→ Task requirements: Give back the whole listing exactly as written, pictures excluded.

→ Dataset extract:
——————
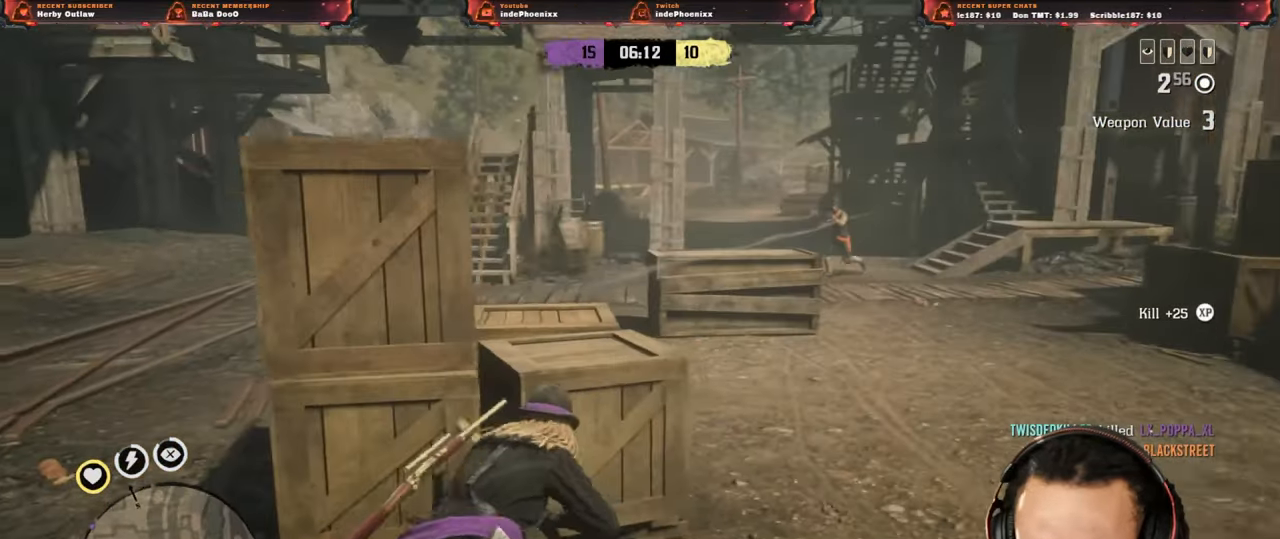
{"dt_ms": 500, "buttons": [], "left_stick": "up-right", "right_stick": "center", "events": [[83, "right_stick", "center"], [117, "left_stick", "down-right"], [283, "L3", "down"], [283, "left_stick", "right"], [467, "L3", "up"], [467, "left_stick", "up-right"]]}
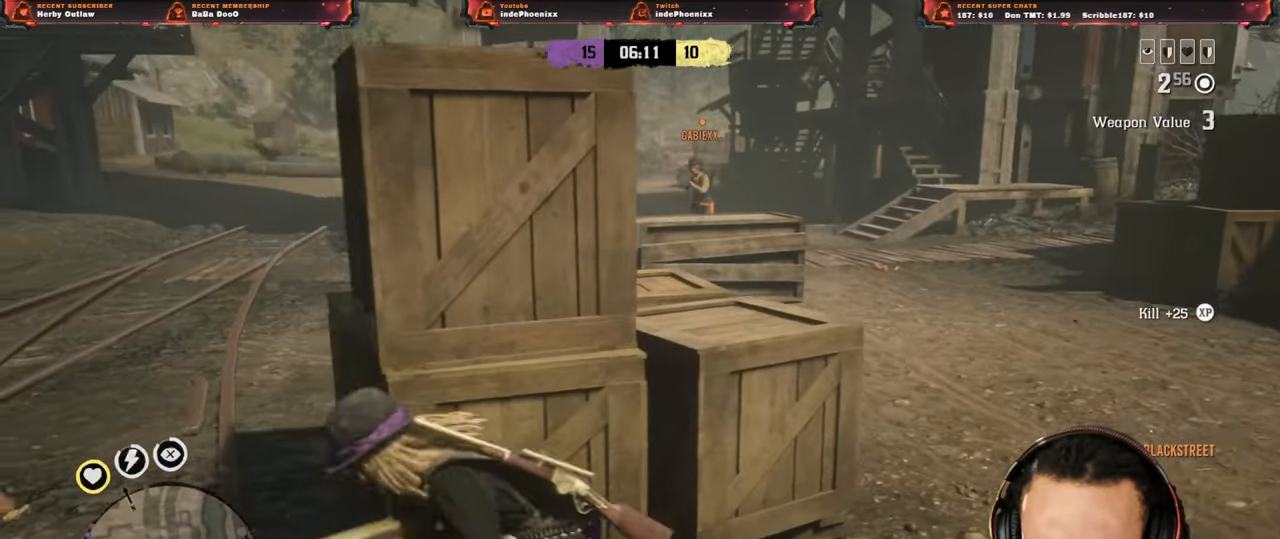
{"dt_ms": 500, "buttons": ["L2"], "left_stick": "up-right", "right_stick": "center", "events": [[500, "L2", "down"]]}
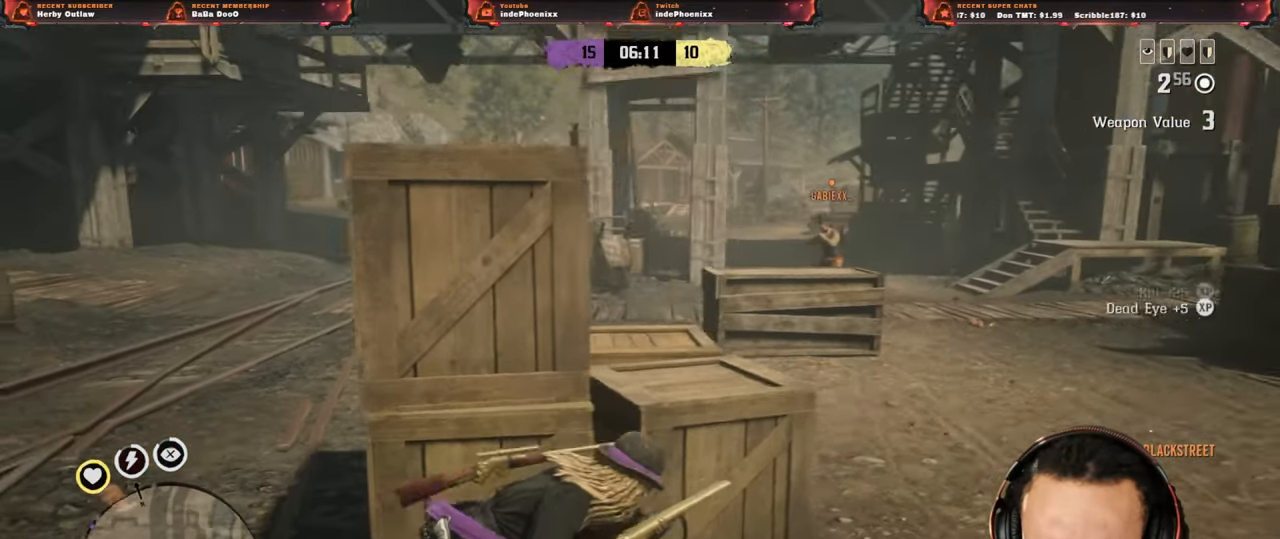
{"dt_ms": 500, "buttons": ["L2", "R2"], "left_stick": "up-right", "right_stick": "center", "events": [[83, "R3", "down"], [167, "R3", "up"], [267, "R2", "down"]]}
——————
→ Exercise result:
{"dt_ms": 500, "buttons": [], "left_stick": "up-right", "right_stick": "center", "events": [[83, "right_stick", "center"], [117, "left_stick", "down-right"], [283, "L3", "down"], [283, "left_stick", "right"], [467, "L3", "up"], [467, "left_stick", "up-right"]]}
{"dt_ms": 500, "buttons": ["L2"], "left_stick": "up-right", "right_stick": "center", "events": [[500, "L2", "down"]]}
{"dt_ms": 500, "buttons": ["L2", "R2"], "left_stick": "up-right", "right_stick": "center", "events": [[83, "R3", "down"], [167, "R3", "up"], [267, "R2", "down"]]}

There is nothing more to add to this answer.